┌──

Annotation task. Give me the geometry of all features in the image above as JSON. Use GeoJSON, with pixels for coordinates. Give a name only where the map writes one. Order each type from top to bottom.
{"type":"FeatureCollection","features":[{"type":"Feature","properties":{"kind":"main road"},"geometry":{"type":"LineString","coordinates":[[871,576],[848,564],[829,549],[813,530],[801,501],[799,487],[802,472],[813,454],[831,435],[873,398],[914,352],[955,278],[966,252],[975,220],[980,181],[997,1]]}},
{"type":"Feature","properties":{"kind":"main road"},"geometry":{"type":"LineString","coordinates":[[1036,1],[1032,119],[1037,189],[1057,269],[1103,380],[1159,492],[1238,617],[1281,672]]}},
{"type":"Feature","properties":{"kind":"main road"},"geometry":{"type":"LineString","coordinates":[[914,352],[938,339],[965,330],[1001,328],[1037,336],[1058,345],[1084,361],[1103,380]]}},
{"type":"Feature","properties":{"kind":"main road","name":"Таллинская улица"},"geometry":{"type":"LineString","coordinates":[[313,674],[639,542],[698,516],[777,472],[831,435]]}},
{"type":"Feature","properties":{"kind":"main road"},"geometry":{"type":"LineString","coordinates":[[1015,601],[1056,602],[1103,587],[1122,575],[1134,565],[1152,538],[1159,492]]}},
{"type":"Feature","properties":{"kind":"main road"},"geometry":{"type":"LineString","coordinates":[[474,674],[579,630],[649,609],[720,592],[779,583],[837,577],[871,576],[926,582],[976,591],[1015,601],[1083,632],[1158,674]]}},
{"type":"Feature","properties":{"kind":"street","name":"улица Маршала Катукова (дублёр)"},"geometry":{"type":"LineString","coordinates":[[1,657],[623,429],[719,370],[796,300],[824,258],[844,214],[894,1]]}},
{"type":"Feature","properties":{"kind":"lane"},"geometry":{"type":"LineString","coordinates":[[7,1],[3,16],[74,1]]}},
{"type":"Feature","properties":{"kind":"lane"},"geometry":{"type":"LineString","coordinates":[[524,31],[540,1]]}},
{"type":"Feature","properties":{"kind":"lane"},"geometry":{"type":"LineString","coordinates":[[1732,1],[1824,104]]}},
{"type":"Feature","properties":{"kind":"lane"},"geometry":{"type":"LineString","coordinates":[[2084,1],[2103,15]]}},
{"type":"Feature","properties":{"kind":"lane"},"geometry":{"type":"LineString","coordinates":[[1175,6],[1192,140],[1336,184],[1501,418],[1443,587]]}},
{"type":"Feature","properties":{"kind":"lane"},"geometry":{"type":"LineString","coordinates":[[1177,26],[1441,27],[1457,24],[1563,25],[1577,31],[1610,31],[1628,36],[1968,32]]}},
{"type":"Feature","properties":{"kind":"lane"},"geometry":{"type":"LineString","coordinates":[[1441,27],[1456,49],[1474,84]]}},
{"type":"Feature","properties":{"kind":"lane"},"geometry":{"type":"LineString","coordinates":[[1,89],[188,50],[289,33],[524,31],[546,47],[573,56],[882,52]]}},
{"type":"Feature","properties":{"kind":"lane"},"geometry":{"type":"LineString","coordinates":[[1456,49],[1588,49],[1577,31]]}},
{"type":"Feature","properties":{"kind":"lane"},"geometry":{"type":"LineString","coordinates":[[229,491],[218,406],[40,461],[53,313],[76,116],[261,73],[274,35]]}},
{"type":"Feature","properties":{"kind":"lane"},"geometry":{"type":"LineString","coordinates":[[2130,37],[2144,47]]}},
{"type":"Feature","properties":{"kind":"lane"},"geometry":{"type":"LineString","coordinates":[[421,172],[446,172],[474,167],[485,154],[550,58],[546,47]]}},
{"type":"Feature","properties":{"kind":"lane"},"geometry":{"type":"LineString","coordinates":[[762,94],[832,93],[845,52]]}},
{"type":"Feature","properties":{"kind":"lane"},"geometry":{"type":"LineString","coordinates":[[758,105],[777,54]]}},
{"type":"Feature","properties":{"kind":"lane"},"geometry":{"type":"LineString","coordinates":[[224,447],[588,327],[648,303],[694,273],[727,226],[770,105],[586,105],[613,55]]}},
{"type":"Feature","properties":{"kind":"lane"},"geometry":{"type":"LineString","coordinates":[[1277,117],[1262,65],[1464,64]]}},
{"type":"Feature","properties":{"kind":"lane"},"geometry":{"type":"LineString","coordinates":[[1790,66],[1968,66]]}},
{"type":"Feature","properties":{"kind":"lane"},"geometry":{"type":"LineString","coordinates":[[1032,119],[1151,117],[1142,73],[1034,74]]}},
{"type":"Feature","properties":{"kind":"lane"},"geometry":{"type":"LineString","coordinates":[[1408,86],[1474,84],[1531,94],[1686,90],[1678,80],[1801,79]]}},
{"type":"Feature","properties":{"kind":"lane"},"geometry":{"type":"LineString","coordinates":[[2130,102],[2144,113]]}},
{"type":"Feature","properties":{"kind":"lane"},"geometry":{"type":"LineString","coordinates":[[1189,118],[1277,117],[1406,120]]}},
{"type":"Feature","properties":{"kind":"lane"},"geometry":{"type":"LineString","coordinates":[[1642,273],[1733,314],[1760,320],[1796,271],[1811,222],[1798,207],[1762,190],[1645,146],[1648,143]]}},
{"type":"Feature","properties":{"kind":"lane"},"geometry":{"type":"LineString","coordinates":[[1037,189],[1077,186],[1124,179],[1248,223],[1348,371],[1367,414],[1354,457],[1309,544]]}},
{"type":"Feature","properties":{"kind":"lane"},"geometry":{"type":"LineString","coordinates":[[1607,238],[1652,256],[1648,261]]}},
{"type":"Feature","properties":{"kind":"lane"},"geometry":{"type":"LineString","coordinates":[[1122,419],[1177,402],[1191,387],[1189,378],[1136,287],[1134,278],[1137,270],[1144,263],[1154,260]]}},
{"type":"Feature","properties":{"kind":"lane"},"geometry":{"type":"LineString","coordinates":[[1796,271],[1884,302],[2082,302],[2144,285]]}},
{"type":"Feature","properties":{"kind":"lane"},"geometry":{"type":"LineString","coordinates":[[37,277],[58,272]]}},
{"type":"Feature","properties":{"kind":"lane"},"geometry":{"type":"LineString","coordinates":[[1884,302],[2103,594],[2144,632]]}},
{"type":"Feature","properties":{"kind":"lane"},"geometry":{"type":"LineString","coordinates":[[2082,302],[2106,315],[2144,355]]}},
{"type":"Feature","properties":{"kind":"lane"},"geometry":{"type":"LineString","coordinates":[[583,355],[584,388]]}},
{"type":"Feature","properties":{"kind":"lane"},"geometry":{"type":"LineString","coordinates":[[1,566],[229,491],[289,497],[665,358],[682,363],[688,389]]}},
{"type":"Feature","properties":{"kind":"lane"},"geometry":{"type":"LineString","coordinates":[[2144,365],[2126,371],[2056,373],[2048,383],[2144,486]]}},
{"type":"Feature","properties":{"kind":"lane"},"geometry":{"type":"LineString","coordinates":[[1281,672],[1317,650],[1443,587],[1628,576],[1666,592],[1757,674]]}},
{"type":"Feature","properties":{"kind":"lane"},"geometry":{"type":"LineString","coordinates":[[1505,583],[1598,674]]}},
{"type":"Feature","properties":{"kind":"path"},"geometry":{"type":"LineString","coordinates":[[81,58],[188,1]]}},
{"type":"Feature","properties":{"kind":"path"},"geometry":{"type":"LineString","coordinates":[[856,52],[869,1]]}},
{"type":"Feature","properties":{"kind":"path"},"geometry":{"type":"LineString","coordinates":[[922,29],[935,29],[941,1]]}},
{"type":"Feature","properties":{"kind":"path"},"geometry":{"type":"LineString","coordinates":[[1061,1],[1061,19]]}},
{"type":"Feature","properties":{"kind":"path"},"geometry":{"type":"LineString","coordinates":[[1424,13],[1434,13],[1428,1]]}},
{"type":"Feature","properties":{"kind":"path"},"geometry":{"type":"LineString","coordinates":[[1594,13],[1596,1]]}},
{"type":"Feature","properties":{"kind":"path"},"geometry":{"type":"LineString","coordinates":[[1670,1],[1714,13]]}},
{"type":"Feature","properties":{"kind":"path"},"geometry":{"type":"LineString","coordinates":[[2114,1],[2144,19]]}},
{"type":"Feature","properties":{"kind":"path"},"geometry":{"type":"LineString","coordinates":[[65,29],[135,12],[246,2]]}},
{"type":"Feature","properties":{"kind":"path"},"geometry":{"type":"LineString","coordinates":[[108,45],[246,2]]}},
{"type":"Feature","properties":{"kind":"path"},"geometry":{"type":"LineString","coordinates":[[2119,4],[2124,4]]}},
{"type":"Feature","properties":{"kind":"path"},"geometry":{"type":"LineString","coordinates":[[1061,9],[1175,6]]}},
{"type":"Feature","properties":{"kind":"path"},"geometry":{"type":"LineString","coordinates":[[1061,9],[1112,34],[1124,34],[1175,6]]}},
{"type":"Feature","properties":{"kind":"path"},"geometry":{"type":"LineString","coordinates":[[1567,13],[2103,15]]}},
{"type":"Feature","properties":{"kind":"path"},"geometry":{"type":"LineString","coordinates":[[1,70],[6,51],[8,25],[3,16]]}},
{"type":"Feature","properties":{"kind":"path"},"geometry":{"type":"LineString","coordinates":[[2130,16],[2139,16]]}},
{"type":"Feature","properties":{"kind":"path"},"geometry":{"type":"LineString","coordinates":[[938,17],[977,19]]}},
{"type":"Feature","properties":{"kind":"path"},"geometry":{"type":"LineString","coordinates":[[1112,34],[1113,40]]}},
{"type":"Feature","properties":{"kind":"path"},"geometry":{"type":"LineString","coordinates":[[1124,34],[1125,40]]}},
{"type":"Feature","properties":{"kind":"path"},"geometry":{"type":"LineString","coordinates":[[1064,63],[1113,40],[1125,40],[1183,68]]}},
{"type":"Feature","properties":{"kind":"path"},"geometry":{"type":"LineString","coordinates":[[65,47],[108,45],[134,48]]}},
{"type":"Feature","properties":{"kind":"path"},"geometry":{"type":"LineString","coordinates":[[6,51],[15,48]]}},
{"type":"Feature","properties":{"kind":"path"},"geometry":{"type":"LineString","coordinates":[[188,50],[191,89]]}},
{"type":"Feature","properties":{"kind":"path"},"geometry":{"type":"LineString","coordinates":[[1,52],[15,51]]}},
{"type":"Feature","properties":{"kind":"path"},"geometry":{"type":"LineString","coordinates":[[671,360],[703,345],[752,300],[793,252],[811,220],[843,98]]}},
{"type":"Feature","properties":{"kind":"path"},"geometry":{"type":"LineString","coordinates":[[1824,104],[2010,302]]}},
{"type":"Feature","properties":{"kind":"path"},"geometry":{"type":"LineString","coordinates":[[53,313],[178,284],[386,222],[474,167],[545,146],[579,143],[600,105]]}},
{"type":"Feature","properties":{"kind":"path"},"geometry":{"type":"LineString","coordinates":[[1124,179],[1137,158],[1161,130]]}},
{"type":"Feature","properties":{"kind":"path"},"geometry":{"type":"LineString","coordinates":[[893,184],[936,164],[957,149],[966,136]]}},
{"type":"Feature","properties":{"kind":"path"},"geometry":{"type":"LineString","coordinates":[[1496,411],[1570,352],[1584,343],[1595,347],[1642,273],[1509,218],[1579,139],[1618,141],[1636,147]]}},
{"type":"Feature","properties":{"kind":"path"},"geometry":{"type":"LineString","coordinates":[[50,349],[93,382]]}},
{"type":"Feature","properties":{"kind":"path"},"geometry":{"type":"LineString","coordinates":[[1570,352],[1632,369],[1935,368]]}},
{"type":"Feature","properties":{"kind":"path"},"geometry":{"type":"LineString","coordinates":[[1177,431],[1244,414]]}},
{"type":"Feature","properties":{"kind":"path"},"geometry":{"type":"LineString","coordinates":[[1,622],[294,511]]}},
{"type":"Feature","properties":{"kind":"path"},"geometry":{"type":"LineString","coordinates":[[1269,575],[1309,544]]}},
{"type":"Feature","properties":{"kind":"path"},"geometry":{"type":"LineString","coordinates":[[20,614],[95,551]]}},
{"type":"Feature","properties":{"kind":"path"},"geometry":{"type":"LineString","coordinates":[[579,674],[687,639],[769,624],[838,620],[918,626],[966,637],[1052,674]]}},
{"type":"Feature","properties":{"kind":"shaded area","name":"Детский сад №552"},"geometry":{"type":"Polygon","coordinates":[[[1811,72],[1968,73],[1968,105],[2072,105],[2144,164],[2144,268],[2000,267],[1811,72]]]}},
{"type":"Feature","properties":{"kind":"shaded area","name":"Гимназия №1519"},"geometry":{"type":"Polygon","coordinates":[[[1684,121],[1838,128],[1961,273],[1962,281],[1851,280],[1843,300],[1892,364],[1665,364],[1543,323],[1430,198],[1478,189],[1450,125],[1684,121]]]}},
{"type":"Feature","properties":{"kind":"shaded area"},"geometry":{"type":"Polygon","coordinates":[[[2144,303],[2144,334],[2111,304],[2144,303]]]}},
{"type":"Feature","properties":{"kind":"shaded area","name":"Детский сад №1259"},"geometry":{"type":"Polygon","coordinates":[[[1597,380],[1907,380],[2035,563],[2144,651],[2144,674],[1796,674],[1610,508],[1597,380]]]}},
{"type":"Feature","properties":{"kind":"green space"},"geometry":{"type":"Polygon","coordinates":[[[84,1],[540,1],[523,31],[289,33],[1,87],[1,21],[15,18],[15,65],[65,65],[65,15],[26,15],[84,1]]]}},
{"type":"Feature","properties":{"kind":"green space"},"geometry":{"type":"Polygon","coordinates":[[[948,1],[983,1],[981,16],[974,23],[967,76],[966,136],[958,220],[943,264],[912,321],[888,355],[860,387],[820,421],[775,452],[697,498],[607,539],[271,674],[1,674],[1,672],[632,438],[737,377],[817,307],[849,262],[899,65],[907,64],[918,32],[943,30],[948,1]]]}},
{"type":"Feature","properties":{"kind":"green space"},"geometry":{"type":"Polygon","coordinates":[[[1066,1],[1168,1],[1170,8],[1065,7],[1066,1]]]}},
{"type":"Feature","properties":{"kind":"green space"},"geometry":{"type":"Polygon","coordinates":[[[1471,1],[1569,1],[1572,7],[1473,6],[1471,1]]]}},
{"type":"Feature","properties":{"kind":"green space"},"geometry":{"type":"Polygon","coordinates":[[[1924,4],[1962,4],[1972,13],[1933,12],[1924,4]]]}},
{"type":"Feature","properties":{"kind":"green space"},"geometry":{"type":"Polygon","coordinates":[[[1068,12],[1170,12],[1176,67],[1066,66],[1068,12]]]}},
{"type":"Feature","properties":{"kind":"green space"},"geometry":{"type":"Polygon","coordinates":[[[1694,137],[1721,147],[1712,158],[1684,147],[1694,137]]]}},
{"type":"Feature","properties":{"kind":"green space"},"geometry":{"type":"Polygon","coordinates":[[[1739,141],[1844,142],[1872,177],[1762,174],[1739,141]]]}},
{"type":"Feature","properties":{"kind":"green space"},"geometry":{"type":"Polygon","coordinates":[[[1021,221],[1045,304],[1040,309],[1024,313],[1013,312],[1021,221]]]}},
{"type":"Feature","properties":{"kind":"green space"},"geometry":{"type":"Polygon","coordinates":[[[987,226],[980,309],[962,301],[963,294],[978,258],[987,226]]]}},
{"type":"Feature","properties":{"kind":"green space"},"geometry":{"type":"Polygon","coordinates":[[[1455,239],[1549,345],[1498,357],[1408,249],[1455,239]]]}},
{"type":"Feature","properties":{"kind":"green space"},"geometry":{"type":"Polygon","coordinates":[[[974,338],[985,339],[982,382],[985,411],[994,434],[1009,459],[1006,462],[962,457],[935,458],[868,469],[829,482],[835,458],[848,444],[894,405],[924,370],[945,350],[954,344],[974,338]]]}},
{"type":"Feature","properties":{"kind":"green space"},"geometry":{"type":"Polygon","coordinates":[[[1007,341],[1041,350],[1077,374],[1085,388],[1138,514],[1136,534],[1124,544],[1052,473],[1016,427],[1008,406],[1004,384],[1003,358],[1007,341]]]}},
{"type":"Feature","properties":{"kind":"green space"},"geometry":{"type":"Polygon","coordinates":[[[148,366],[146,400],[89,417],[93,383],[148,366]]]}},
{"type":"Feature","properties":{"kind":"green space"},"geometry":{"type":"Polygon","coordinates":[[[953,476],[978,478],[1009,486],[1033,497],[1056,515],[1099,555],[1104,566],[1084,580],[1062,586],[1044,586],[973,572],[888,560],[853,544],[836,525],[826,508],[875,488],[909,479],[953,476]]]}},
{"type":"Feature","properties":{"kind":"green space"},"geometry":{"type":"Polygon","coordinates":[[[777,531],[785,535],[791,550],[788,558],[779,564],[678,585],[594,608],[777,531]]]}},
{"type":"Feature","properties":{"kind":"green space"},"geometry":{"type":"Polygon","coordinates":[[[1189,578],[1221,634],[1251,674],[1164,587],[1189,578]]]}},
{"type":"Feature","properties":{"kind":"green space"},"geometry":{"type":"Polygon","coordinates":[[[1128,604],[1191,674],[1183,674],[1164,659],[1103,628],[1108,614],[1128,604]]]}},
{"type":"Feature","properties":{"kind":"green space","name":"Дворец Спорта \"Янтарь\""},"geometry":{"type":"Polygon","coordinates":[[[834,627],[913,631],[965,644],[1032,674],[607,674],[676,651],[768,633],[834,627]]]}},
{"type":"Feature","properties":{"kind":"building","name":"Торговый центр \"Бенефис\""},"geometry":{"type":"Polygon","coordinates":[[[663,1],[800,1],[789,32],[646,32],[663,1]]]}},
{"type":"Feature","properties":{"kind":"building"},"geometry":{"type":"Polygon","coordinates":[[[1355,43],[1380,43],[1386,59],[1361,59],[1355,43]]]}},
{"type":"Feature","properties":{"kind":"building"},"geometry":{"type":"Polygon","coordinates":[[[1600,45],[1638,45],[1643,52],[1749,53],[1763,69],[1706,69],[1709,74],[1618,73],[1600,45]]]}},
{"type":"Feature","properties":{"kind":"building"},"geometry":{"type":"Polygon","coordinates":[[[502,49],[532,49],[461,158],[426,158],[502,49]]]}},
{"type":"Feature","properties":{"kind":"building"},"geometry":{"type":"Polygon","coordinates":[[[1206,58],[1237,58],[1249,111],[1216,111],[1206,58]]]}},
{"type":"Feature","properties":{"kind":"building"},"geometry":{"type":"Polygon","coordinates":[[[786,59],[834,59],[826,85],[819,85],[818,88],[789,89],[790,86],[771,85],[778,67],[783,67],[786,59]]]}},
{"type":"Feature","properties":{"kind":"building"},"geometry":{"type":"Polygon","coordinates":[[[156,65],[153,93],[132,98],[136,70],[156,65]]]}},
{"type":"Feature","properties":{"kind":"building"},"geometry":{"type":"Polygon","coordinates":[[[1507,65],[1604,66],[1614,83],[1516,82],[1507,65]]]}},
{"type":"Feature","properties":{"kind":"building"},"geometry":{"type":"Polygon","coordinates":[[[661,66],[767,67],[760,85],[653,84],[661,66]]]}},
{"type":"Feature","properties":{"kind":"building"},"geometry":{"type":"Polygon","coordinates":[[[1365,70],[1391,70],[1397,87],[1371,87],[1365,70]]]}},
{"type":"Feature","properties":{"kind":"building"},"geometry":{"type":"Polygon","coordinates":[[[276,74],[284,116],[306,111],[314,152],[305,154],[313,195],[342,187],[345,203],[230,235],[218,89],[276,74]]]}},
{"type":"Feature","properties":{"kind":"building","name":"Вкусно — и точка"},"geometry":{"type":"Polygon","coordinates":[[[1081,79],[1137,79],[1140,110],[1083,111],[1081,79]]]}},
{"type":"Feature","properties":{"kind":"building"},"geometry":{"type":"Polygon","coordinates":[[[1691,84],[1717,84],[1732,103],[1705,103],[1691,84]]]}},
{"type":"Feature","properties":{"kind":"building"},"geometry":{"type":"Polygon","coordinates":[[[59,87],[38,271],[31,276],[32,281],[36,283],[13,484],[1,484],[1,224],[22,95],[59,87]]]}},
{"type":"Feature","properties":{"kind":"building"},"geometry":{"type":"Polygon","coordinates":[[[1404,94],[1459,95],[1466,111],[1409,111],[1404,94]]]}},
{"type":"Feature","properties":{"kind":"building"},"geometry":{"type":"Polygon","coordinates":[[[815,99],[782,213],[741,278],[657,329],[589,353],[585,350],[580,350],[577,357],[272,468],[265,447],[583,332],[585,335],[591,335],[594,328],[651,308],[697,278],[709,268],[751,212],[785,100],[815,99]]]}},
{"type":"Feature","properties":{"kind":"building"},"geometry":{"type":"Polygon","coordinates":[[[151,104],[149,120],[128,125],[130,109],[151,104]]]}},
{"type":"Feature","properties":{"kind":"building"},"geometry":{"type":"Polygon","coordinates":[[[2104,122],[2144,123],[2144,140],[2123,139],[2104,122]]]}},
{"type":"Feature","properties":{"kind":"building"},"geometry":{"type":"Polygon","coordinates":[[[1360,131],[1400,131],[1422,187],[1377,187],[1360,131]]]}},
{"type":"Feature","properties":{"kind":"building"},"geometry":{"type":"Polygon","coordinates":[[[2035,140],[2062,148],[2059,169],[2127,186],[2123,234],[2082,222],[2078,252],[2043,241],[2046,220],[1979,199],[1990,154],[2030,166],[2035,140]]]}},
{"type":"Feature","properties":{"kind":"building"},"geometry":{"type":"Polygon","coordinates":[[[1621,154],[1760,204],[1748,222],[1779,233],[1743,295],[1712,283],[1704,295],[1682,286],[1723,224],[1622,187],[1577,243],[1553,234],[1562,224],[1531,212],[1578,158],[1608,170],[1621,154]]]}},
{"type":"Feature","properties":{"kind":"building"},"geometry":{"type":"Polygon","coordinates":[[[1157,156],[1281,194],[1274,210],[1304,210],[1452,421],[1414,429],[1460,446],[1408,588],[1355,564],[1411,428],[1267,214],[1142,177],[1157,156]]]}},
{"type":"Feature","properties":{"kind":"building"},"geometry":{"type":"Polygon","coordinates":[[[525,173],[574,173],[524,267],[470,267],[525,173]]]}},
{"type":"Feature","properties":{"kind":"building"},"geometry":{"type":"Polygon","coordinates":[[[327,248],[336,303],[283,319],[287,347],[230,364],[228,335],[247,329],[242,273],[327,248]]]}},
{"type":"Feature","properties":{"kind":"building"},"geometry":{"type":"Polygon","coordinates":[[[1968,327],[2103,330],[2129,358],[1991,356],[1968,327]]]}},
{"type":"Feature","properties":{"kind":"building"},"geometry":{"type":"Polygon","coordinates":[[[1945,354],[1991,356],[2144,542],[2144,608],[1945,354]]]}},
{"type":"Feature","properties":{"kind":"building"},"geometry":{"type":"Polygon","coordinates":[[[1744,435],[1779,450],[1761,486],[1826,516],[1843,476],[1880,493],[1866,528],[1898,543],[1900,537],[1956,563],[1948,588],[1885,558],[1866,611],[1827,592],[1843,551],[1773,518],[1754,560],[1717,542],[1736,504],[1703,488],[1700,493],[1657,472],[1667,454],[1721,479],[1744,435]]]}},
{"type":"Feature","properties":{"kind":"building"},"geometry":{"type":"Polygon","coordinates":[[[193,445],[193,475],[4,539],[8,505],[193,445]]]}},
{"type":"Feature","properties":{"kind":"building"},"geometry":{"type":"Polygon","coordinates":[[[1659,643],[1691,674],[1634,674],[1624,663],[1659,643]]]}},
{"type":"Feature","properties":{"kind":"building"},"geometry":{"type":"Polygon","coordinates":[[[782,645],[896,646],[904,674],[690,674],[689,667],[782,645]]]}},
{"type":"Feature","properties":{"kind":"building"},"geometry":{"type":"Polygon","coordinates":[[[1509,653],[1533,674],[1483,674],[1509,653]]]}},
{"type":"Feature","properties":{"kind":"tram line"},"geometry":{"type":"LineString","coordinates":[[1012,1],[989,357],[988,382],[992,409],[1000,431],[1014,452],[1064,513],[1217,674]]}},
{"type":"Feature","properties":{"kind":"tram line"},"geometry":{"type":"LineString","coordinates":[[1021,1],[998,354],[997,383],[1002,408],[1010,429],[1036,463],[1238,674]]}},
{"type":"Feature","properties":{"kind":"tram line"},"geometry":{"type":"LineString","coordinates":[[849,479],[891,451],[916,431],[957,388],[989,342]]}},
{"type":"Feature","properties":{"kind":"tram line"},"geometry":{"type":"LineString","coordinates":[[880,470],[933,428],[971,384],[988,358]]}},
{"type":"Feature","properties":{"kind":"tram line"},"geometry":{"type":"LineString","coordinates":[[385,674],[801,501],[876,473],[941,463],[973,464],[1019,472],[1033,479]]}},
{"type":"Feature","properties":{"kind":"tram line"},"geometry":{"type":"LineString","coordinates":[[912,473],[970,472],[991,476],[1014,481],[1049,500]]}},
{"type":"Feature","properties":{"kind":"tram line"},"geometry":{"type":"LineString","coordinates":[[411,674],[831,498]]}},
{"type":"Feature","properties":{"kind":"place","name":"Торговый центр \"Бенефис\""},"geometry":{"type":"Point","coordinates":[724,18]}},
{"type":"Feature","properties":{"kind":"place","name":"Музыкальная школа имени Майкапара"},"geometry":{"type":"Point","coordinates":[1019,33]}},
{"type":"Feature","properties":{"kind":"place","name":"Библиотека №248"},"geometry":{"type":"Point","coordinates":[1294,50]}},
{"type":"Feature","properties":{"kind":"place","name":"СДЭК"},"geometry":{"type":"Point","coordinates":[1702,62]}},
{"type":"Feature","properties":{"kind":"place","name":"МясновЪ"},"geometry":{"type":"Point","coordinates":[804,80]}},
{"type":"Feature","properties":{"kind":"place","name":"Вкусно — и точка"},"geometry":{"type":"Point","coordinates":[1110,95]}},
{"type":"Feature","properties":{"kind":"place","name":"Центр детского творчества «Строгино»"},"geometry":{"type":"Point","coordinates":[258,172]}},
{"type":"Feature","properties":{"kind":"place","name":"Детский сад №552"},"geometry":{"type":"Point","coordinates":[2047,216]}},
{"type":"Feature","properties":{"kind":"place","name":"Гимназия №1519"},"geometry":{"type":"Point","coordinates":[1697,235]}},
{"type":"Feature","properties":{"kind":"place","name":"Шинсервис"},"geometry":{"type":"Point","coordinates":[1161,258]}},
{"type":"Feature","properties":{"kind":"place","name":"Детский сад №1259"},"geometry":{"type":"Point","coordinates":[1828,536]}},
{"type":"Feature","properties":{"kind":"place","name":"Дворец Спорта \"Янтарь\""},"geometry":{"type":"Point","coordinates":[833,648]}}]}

└──

▶ [TASK ITEM]: In the listing, find every line with the word "улица" and return it.

▶ [RESPONSE TO THE EXERCISE]:
{"type":"Feature","properties":{"kind":"main road","name":"Таллинская улица"},"geometry":{"type":"LineString","coordinates":[[313,674],[639,542],[698,516],[777,472],[831,435]]}},
{"type":"Feature","properties":{"kind":"street","name":"улица Маршала Катукова (дублёр)"},"geometry":{"type":"LineString","coordinates":[[1,657],[623,429],[719,370],[796,300],[824,258],[844,214],[894,1]]}},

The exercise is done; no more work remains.